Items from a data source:
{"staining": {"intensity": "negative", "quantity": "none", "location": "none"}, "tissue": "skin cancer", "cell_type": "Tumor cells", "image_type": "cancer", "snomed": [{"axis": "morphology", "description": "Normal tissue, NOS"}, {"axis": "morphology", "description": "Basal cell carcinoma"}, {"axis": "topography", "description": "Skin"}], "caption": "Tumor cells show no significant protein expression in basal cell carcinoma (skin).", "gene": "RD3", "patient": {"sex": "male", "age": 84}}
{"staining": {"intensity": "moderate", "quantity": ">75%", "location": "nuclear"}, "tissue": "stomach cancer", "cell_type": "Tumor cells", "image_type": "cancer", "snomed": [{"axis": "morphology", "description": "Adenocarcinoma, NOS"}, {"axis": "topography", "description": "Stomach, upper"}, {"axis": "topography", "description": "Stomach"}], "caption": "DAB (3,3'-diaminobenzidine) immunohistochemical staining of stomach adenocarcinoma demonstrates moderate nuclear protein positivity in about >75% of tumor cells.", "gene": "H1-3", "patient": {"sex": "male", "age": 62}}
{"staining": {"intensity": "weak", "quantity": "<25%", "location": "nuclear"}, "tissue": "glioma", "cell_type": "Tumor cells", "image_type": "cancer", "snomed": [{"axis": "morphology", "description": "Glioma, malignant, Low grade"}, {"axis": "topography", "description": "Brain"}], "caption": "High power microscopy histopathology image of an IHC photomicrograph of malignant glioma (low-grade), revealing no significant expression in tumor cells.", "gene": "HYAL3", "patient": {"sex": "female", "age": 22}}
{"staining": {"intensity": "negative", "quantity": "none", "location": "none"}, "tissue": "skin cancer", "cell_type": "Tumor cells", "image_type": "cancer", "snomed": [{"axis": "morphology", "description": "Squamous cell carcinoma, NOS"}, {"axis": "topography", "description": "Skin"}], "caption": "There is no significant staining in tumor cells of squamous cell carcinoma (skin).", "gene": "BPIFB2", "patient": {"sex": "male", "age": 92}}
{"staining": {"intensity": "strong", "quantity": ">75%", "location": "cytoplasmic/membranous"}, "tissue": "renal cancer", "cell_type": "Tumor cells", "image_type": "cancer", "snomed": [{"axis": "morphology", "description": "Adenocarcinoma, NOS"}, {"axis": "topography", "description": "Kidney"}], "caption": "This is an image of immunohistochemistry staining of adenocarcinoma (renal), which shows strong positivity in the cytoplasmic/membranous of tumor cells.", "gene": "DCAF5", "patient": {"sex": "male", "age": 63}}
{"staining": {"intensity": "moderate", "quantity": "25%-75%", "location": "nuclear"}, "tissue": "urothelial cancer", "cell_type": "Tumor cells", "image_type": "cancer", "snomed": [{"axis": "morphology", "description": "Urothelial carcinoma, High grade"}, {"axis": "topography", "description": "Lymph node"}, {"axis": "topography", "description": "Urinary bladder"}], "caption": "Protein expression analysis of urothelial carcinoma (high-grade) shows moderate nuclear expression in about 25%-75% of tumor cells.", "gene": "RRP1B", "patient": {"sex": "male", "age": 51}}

> **WHAT THE EXERCISE ASKS**
Nothing may be left out: return each entry exactly as it reads.

> **EXERCISE ANSWER**
{"staining": {"intensity": "negative", "quantity": "none", "location": "none"}, "tissue": "skin cancer", "cell_type": "Tumor cells", "image_type": "cancer", "snomed": [{"axis": "morphology", "description": "Normal tissue, NOS"}, {"axis": "morphology", "description": "Basal cell carcinoma"}, {"axis": "topography", "description": "Skin"}], "caption": "Tumor cells show no significant protein expression in basal cell carcinoma (skin).", "gene": "RD3", "patient": {"sex": "male", "age": 84}}
{"staining": {"intensity": "moderate", "quantity": ">75%", "location": "nuclear"}, "tissue": "stomach cancer", "cell_type": "Tumor cells", "image_type": "cancer", "snomed": [{"axis": "morphology", "description": "Adenocarcinoma, NOS"}, {"axis": "topography", "description": "Stomach, upper"}, {"axis": "topography", "description": "Stomach"}], "caption": "DAB (3,3'-diaminobenzidine) immunohistochemical staining of stomach adenocarcinoma demonstrates moderate nuclear protein positivity in about >75% of tumor cells.", "gene": "H1-3", "patient": {"sex": "male", "age": 62}}
{"staining": {"intensity": "weak", "quantity": "<25%", "location": "nuclear"}, "tissue": "glioma", "cell_type": "Tumor cells", "image_type": "cancer", "snomed": [{"axis": "morphology", "description": "Glioma, malignant, Low grade"}, {"axis": "topography", "description": "Brain"}], "caption": "High power microscopy histopathology image of an IHC photomicrograph of malignant glioma (low-grade), revealing no significant expression in tumor cells.", "gene": "HYAL3", "patient": {"sex": "female", "age": 22}}
{"staining": {"intensity": "negative", "quantity": "none", "location": "none"}, "tissue": "skin cancer", "cell_type": "Tumor cells", "image_type": "cancer", "snomed": [{"axis": "morphology", "description": "Squamous cell carcinoma, NOS"}, {"axis": "topography", "description": "Skin"}], "caption": "There is no significant staining in tumor cells of squamous cell carcinoma (skin).", "gene": "BPIFB2", "patient": {"sex": "male", "age": 92}}
{"staining": {"intensity": "strong", "quantity": ">75%", "location": "cytoplasmic/membranous"}, "tissue": "renal cancer", "cell_type": "Tumor cells", "image_type": "cancer", "snomed": [{"axis": "morphology", "description": "Adenocarcinoma, NOS"}, {"axis": "topography", "description": "Kidney"}], "caption": "This is an image of immunohistochemistry staining of adenocarcinoma (renal), which shows strong positivity in the cytoplasmic/membranous of tumor cells.", "gene": "DCAF5", "patient": {"sex": "male", "age": 63}}
{"staining": {"intensity": "moderate", "quantity": "25%-75%", "location": "nuclear"}, "tissue": "urothelial cancer", "cell_type": "Tumor cells", "image_type": "cancer", "snomed": [{"axis": "morphology", "description": "Urothelial carcinoma, High grade"}, {"axis": "topography", "description": "Lymph node"}, {"axis": "topography", "description": "Urinary bladder"}], "caption": "Protein expression analysis of urothelial carcinoma (high-grade) shows moderate nuclear expression in about 25%-75% of tumor cells.", "gene": "RRP1B", "patient": {"sex": "male", "age": 51}}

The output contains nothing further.